In the wake of President Donald Trump’s defeat in the 2020 presidential election and his refusal to concede, Americans’ views of the president have not shifted meaningfully. Less than four in ten Americans (37%) hold favorable views of Trump, while 62% hold unfavorable views of him, including a 44% plurality of Americans who hold very unfavorable views of him. This continues the pattern of remarkable rating stability across Trump’s presidency, although his unfavorable numbers have trended slightly upward in the latter half of 2020.
More than eight in ten Republicans (85%) hold favorable views of Trump, compared to just six percent of Democrats and 32% of independents. These shares remain largely unchanged from previous months.
White Christian groups continue to express more favorable views of Trump than other religious groups. White evangelical Protestants continue to be most likely to hold favorable views of Trump (59%), similar to the share observed among this group in October (56%), but down from their share in September (71%). A slight majority of white Catholics (51%) hold favorable views of Trump, up from 41% in October. White mainline Protestants (34%) continue to feel less favorably toward Trump than other white Christian groups.
Nonwhite Christians and religiously unaffiliated Americans continue to express low ratings of Trump. Just one in four nonwhite Protestants (25%) and one in four religiously unaffiliated Americans (26%) view Trump favorably.
Race and Ethnicity, Gender, and Education
Just over four in ten white Americans (43%) hold favorable views of Trump, compared to just 13% of Black Americans and 29% of Hispanic Americans.These groups have not shifted meaningfully in the last several months.
Gender divides persist in the perceptions of Trump. Men (41%) are more likely to hold favorable views of Trump than women (32%). White men (47%) and white women (40%) are both slightly more likely to express favorable views of Trump.
White Americans without college degrees continue to hold more favorable views of Trump than those who have four-year degrees. Currently, half of white Americans with less than a four-year college degree (50%) hold favorable views of Trump, which is consistent with previous months. Around one-third of white Americans with at least a four-year degree (33%) hold favorable views of the president, which is similar to the share recorded among this group in October (29%), but lower than the shares recorded in September (43%) and in previous months.

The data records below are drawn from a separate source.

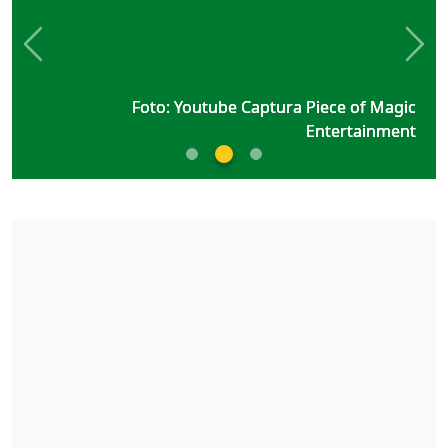
Previous
Nex
Foto: Youtube Captura Piece of Magic
Foto: Youtube Captura Piece of Magic
Foto: Youtube Captura Piece of Magic
Entertainment
Entertainment
Entertainment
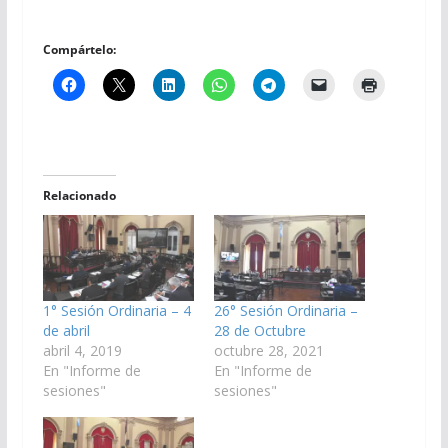
Compártelo:
Relacionado
1° Sesión Ordinaria – 4
26° Sesión Ordinaria –
de abril
28 de Octubre
abril 4, 2019
octubre 28, 2021
En "Informe de
En "Informe de
sesiones"
sesiones"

Compared to Trump’s relatively flat favorability ratings in the leadup and aftermath of the presidential election, Americans’ impressions of Democratic President-elect Joe Biden have improved since September. In September, less than half of Americans held favorable views of Biden (46%). This share grew to a solid majority in October (57%) and stayed at a similar level after the election (59%).
Between September and October, independents became more likely to rate Biden favorably, a shift he has maintained after the election. In September, 40% of independents held favorable views of Biden, increasing to 56% in October and 58% in November. About nine in ten Democrats held favorable views of Biden in September (89%), October (90%), and November (92%). However, the share of Democrats who held strongly favorable views of Biden steadily increased, from 40% in September to 46% in October and 53% in November. Republicans’ views of Biden only shifted slightly across September (11%), October (19%), and November (14%).
Much of the shift in intensity among Democrats came from the conservative and moderate members of the party. In September, 37% of moderate and conservative Democrats held favorable views of Biden, which grew marginally, to 41% in October and to 52% in November.
Biden’s favorability ratings among major religious groups remained relatively stable between October and November. Differences between October and November are not statistically significant for religious groups, despite some marginal shifts. More than six in ten nonwhite Protestants (68%), white mainline Protestants (64%), and religiously unaffiliated Americans (61%) hold favorable views of Biden. A slim majority of white Catholics (51%) hold favorable views of Biden, and around four in ten white evangelical Protestants say the same (42%).
Race, Gender, and Education
Favorable views of Biden increased most among Black Americans while remaining stable among white and Hispanic Americans. Between October and November, ratings of Biden among Black Americans increased from 65% to 80%, including an increase in the share who rate him very favorably, which increased from 37% to 49%. Favorability ratings among white and Hispanic Americans remained steady from October (54% and 67%, respectively) to November (54% and 67%, respectively). Biden’s favorability among white and Hispanic Americans has increased somewhat from September (42% and 52%, respectively).
Women (64%) are slightly more likely than men (53%) to rate Biden favorably, though the gender gap in ratings of Biden is much smaller than it is in ratings of Trump. Currently, half of white men (50%) express favorable views of Biden (similar to the 52% recorded in October), along with 57% of white women (similar to the 56% recorded in October). Both white men and white women were more likely to hold favorable views of Biden in either October or November than they were in September (36% among white men and 49% among white women in September).
White Americans are divided along education lines, with less than half of white Americans with less than a four-year college degree (48%) saying they have a favorable view of Biden, compared to six in ten of those with at least a four-year degree (62%). These shares are similar to those recorded in October (51% and 58%, respectively); however, they are greater than they were in September (38% and 49% in September).
 The number of cases for Black Americans in November is n=85.
The number of cases for Black Americans in October is n=82 and in November is n=85.